Following controversy over the handling of sports finances in some school districts, the state school board began work Friday on a new rule to guide the use of such cash.
The proposed rule would define any money donated by booster clubs or other groups and individuals to schools as public money subject to the same rules as all other public funding.
That means records of how the money is spent would be public, and the money would have to be spent in accordance with state bidding laws. Donors would be allowed to direct their money toward specific schools and programs, but not a specific employee, student, vendor or brand name.
Districts would also have to create their own policies addressing the collection, deposit and review of cash receipts, as well as donations, fundraising and spending.
"We just felt like there was really a need out there to put some statewide policy over these issues to give guidance to our districts, large and small and really kind of help increase understanding of what it means to have public funds," said Debra Roberts, board chair. "When a dollar becomes a public dollar there's a different requirement behind it."
Many districts already have such policies in place and are already supposed to follow such rules as general business practices, but there's some question as to how well those policies are being followed at the school level, said Natalie Grange, internal audit director for the state school board.
Grange said the goal of the proposed rule is not to discourage people from donating but rather to protect schools and their employees from making the types of errors discovered at some schools.
Board member Mark Openshaw said Friday he was pleased to see a new rule being created.
"I think particularly these rules will help provide a structure because I think there's been a lot of offshore accounts and, for lack of a better word, just creative problems solving that maybe people that are well-intentioned may find themselves in a precarious audit situation, and I think we've seen examples of that," Openshaw said.
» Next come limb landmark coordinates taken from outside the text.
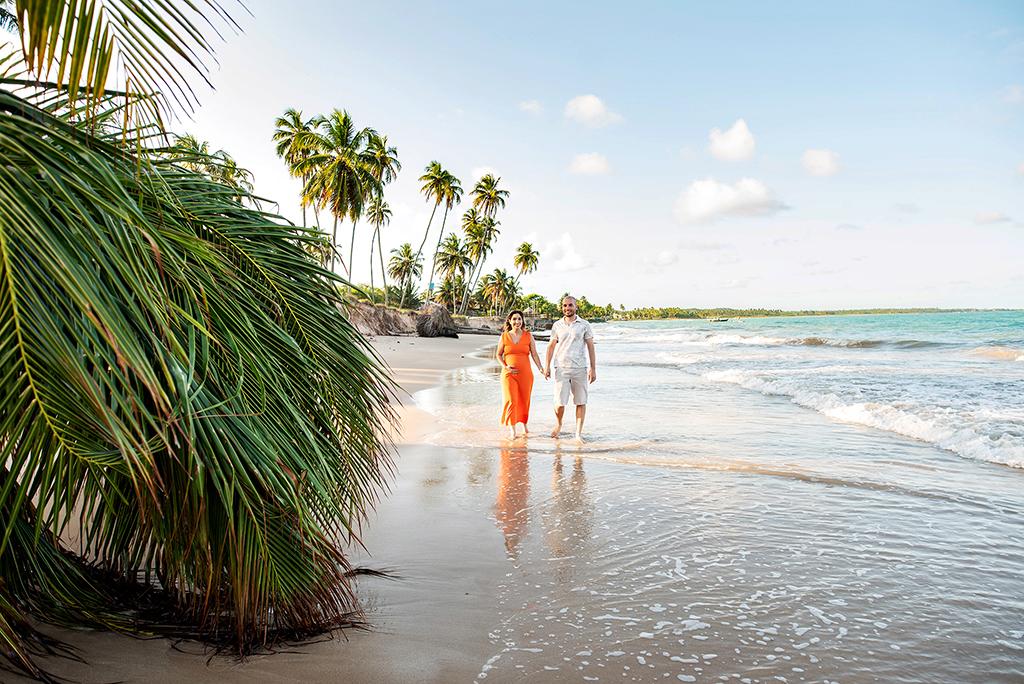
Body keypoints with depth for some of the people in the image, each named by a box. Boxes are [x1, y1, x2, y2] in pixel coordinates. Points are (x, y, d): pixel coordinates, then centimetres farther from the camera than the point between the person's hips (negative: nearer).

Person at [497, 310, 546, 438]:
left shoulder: (528, 336, 4)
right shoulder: (504, 336, 3)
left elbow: (534, 354, 4)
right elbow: (499, 355, 10)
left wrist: (541, 369, -6)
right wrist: (505, 367, -7)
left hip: (525, 373, 1)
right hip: (509, 374, -1)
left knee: (524, 401, 9)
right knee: (511, 401, -11)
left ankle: (524, 424, 32)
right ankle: (512, 428, -3)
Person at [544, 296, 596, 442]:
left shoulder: (584, 325, 5)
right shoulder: (557, 325, 10)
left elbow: (590, 347, 4)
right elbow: (551, 345, 13)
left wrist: (593, 369, -1)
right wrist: (547, 365, 4)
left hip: (580, 368, 0)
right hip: (561, 368, 1)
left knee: (581, 402, -1)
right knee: (560, 402, -3)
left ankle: (579, 433, 8)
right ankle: (559, 425, 25)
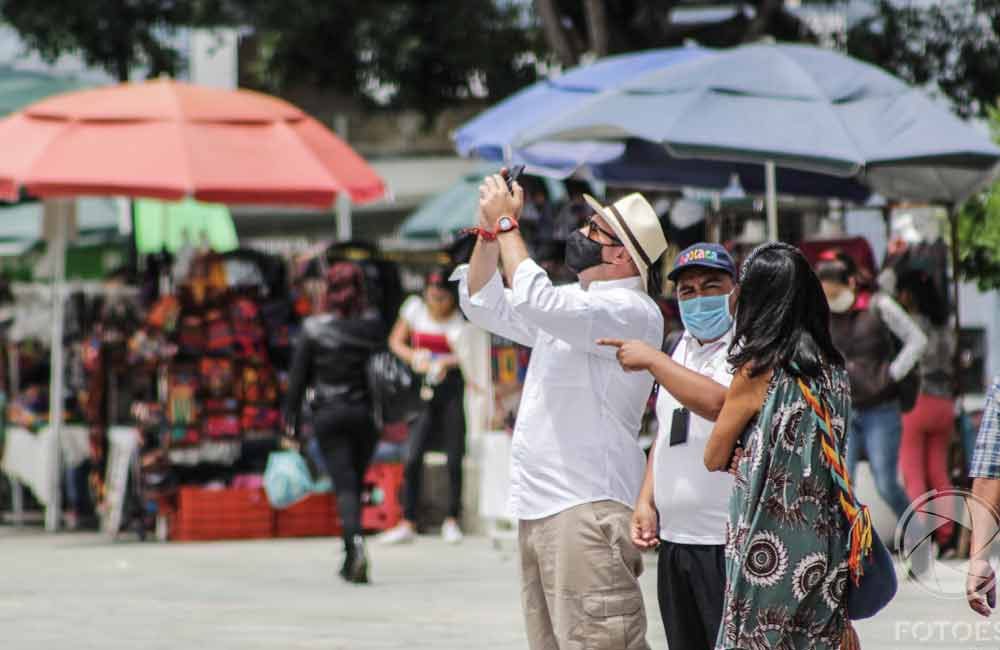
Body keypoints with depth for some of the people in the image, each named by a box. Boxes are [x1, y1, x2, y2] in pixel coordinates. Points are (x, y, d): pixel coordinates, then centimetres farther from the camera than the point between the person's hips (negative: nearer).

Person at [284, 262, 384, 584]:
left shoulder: (314, 329, -5)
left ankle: (356, 542, -29)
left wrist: (291, 422, 5)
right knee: (355, 482, 16)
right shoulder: (374, 325, -1)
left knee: (345, 485, -4)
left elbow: (298, 378, -2)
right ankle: (351, 559, 22)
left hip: (328, 414, -2)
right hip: (365, 412, 2)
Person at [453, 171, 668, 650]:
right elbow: (485, 305, 26)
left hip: (587, 508, -10)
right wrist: (490, 230, 10)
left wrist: (506, 223, -14)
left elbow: (535, 300, -25)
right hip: (537, 505, 10)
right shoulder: (573, 302, 19)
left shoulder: (633, 311, -12)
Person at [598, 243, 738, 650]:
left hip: (729, 544, -8)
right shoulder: (683, 349, 18)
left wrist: (652, 360, -15)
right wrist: (646, 502, 13)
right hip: (674, 541, 8)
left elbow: (717, 403, -26)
Openshaw coincidentally had a child playing for the Timpview High football team last year and the previous year when that school became embroiled in controversy. Timpview's coach, Louis Wong, resigned earlier this year following allegations of fiscal irresponsibility and policy violations. The state school board voted in September to suspend Wong's teaching license for 18 months. A state audit on Timpview suggested, among other things, that the state office develop guidelines for fundraising and donations to help school districts develop appropriate policies.
It was just one of a number of situations that preceded the new rule proposal.
Cottonwood High booster Scott Cate also recently said he was ending his association with that school after the Granite District changed its policy to prohibit donors, such as Cate, from coaching. Cate, who estimates he's donated millions to Cottonwood, had worked as an offensive coordinator for the school's football team.
Also, Roberts said as state office auditors traveled around Utah to train school employees on financial handling this year, they realized there's much confusion.
The board likely will officially pass the new rule within the next couple months.